What this task involves: With no line left out, restate the data word for word.

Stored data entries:
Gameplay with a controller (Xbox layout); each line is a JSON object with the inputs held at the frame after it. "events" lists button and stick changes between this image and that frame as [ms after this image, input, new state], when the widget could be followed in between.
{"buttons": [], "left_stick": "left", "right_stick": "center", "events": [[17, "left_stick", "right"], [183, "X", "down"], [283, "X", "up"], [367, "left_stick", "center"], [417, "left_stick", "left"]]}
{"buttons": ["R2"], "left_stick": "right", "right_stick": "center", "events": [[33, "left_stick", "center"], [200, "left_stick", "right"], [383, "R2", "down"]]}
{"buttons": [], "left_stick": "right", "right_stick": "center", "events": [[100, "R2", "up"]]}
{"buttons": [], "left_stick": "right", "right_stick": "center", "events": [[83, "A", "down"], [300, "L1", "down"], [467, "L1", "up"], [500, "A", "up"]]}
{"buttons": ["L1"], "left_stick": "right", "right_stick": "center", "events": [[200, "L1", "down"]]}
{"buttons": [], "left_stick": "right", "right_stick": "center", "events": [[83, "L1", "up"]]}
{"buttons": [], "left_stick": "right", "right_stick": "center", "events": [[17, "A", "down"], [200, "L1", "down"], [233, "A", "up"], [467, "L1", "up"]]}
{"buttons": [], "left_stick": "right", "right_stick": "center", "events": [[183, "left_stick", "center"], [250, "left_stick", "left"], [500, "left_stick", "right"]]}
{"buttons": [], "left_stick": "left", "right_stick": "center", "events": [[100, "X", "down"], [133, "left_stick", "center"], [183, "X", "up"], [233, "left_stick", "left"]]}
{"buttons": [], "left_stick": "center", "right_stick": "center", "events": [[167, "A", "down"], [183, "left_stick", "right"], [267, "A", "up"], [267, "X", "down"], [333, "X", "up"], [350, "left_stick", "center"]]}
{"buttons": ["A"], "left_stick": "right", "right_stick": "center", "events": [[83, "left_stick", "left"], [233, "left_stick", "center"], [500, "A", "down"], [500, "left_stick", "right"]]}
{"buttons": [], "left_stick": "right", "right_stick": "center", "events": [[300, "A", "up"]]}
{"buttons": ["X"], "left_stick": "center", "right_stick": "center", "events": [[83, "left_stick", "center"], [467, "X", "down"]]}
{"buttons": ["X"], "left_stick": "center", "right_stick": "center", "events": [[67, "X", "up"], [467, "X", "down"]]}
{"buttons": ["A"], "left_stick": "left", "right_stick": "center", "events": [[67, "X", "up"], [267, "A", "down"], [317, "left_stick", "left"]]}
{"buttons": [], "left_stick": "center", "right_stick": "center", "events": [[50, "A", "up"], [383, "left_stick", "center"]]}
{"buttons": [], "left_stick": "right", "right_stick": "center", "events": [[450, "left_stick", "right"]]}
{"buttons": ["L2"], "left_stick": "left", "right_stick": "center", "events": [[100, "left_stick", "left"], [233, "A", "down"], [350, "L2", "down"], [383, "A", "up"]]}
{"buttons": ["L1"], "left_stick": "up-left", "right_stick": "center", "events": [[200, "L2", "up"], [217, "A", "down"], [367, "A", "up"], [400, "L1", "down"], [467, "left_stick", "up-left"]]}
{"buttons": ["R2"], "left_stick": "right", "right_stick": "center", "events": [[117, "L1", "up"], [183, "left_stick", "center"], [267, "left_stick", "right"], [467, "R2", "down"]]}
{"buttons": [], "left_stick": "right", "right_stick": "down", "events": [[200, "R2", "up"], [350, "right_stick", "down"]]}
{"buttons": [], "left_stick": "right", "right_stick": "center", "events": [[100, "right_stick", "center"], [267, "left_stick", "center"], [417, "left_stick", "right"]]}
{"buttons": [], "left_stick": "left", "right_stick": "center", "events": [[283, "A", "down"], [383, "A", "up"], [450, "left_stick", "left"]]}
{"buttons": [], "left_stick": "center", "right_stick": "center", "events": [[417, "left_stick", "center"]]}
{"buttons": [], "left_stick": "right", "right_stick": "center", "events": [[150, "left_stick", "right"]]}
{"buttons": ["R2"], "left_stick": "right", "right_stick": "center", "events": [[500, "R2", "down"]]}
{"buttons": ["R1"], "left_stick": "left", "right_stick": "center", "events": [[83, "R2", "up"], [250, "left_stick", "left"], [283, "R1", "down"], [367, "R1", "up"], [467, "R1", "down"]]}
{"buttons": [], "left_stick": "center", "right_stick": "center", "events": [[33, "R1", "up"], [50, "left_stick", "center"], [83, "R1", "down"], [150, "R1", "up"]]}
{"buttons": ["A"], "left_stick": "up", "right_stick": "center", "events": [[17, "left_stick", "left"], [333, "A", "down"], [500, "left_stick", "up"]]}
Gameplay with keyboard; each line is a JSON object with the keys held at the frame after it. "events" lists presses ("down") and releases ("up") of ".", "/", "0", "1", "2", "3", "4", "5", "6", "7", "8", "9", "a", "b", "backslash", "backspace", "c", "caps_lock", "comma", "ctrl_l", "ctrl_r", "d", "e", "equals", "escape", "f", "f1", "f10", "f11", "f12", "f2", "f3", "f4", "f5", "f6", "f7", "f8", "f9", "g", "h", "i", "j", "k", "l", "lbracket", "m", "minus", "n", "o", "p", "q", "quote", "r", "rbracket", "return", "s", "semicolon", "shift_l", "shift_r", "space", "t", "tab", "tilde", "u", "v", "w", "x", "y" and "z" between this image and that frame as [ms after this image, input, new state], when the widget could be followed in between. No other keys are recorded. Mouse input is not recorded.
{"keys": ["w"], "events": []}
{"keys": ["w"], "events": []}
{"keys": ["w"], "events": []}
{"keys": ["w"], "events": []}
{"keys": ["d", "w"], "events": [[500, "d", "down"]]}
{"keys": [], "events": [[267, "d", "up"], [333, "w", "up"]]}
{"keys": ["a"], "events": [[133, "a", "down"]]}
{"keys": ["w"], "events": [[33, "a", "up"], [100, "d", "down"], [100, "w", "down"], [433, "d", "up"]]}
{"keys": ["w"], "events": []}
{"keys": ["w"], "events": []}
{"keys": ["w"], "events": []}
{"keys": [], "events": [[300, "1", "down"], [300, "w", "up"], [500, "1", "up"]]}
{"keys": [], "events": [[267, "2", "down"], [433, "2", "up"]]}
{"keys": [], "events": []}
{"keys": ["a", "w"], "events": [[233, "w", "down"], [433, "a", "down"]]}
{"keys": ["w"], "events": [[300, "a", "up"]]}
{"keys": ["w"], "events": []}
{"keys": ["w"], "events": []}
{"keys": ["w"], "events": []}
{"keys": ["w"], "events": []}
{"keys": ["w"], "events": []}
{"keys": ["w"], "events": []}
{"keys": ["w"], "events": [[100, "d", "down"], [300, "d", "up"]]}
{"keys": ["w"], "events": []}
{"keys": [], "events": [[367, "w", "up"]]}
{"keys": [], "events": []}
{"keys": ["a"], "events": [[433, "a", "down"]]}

Response to this exercise:
Gameplay with a controller (Xbox layout); each line is a JSON object with the inputs held at the frame after it. "events" lists button and stick changes between this image and that frame as [ms after this image, input, new state], when the widget could be followed in between.
{"buttons": [], "left_stick": "left", "right_stick": "center", "events": [[17, "left_stick", "right"], [183, "X", "down"], [283, "X", "up"], [367, "left_stick", "center"], [417, "left_stick", "left"]]}
{"buttons": ["R2"], "left_stick": "right", "right_stick": "center", "events": [[33, "left_stick", "center"], [200, "left_stick", "right"], [383, "R2", "down"]]}
{"buttons": [], "left_stick": "right", "right_stick": "center", "events": [[100, "R2", "up"]]}
{"buttons": [], "left_stick": "right", "right_stick": "center", "events": [[83, "A", "down"], [300, "L1", "down"], [467, "L1", "up"], [500, "A", "up"]]}
{"buttons": ["L1"], "left_stick": "right", "right_stick": "center", "events": [[200, "L1", "down"]]}
{"buttons": [], "left_stick": "right", "right_stick": "center", "events": [[83, "L1", "up"]]}
{"buttons": [], "left_stick": "right", "right_stick": "center", "events": [[17, "A", "down"], [200, "L1", "down"], [233, "A", "up"], [467, "L1", "up"]]}
{"buttons": [], "left_stick": "right", "right_stick": "center", "events": [[183, "left_stick", "center"], [250, "left_stick", "left"], [500, "left_stick", "right"]]}
{"buttons": [], "left_stick": "left", "right_stick": "center", "events": [[100, "X", "down"], [133, "left_stick", "center"], [183, "X", "up"], [233, "left_stick", "left"]]}
{"buttons": [], "left_stick": "center", "right_stick": "center", "events": [[167, "A", "down"], [183, "left_stick", "right"], [267, "A", "up"], [267, "X", "down"], [333, "X", "up"], [350, "left_stick", "center"]]}
{"buttons": ["A"], "left_stick": "right", "right_stick": "center", "events": [[83, "left_stick", "left"], [233, "left_stick", "center"], [500, "A", "down"], [500, "left_stick", "right"]]}
{"buttons": [], "left_stick": "right", "right_stick": "center", "events": [[300, "A", "up"]]}
{"buttons": ["X"], "left_stick": "center", "right_stick": "center", "events": [[83, "left_stick", "center"], [467, "X", "down"]]}
{"buttons": ["X"], "left_stick": "center", "right_stick": "center", "events": [[67, "X", "up"], [467, "X", "down"]]}
{"buttons": ["A"], "left_stick": "left", "right_stick": "center", "events": [[67, "X", "up"], [267, "A", "down"], [317, "left_stick", "left"]]}
{"buttons": [], "left_stick": "center", "right_stick": "center", "events": [[50, "A", "up"], [383, "left_stick", "center"]]}
{"buttons": [], "left_stick": "right", "right_stick": "center", "events": [[450, "left_stick", "right"]]}
{"buttons": ["L2"], "left_stick": "left", "right_stick": "center", "events": [[100, "left_stick", "left"], [233, "A", "down"], [350, "L2", "down"], [383, "A", "up"]]}
{"buttons": ["L1"], "left_stick": "up-left", "right_stick": "center", "events": [[200, "L2", "up"], [217, "A", "down"], [367, "A", "up"], [400, "L1", "down"], [467, "left_stick", "up-left"]]}
{"buttons": ["R2"], "left_stick": "right", "right_stick": "center", "events": [[117, "L1", "up"], [183, "left_stick", "center"], [267, "left_stick", "right"], [467, "R2", "down"]]}
{"buttons": [], "left_stick": "right", "right_stick": "down", "events": [[200, "R2", "up"], [350, "right_stick", "down"]]}
{"buttons": [], "left_stick": "right", "right_stick": "center", "events": [[100, "right_stick", "center"], [267, "left_stick", "center"], [417, "left_stick", "right"]]}
{"buttons": [], "left_stick": "left", "right_stick": "center", "events": [[283, "A", "down"], [383, "A", "up"], [450, "left_stick", "left"]]}
{"buttons": [], "left_stick": "center", "right_stick": "center", "events": [[417, "left_stick", "center"]]}
{"buttons": [], "left_stick": "right", "right_stick": "center", "events": [[150, "left_stick", "right"]]}
{"buttons": ["R2"], "left_stick": "right", "right_stick": "center", "events": [[500, "R2", "down"]]}
{"buttons": ["R1"], "left_stick": "left", "right_stick": "center", "events": [[83, "R2", "up"], [250, "left_stick", "left"], [283, "R1", "down"], [367, "R1", "up"], [467, "R1", "down"]]}
{"buttons": [], "left_stick": "center", "right_stick": "center", "events": [[33, "R1", "up"], [50, "left_stick", "center"], [83, "R1", "down"], [150, "R1", "up"]]}
{"buttons": ["A"], "left_stick": "up", "right_stick": "center", "events": [[17, "left_stick", "left"], [333, "A", "down"], [500, "left_stick", "up"]]}
Gameplay with keyboard; each line is a JSON object with the keys held at the frame after it. "events" lists presses ("down") and releases ("up") of ".", "/", "0", "1", "2", "3", "4", "5", "6", "7", "8", "9", "a", "b", "backslash", "backspace", "c", "caps_lock", "comma", "ctrl_l", "ctrl_r", "d", "e", "equals", "escape", "f", "f1", "f10", "f11", "f12", "f2", "f3", "f4", "f5", "f6", "f7", "f8", "f9", "g", "h", "i", "j", "k", "l", "lbracket", "m", "minus", "n", "o", "p", "q", "quote", "r", "rbracket", "return", "s", "semicolon", "shift_l", "shift_r", "space", "t", "tab", "tilde", "u", "v", "w", "x", "y" and "z" between this image and that frame as [ms after this image, input, new state], when the widget could be followed in between. No other keys are recorded. Mouse input is not recorded.
{"keys": ["w"], "events": []}
{"keys": ["w"], "events": []}
{"keys": ["w"], "events": []}
{"keys": ["w"], "events": []}
{"keys": ["d", "w"], "events": [[500, "d", "down"]]}
{"keys": [], "events": [[267, "d", "up"], [333, "w", "up"]]}
{"keys": ["a"], "events": [[133, "a", "down"]]}
{"keys": ["w"], "events": [[33, "a", "up"], [100, "d", "down"], [100, "w", "down"], [433, "d", "up"]]}
{"keys": ["w"], "events": []}
{"keys": ["w"], "events": []}
{"keys": ["w"], "events": []}
{"keys": [], "events": [[300, "1", "down"], [300, "w", "up"], [500, "1", "up"]]}
{"keys": [], "events": [[267, "2", "down"], [433, "2", "up"]]}
{"keys": [], "events": []}
{"keys": ["a", "w"], "events": [[233, "w", "down"], [433, "a", "down"]]}
{"keys": ["w"], "events": [[300, "a", "up"]]}
{"keys": ["w"], "events": []}
{"keys": ["w"], "events": []}
{"keys": ["w"], "events": []}
{"keys": ["w"], "events": []}
{"keys": ["w"], "events": []}
{"keys": ["w"], "events": []}
{"keys": ["w"], "events": [[100, "d", "down"], [300, "d", "up"]]}
{"keys": ["w"], "events": []}
{"keys": [], "events": [[367, "w", "up"]]}
{"keys": [], "events": []}
{"keys": ["a"], "events": [[433, "a", "down"]]}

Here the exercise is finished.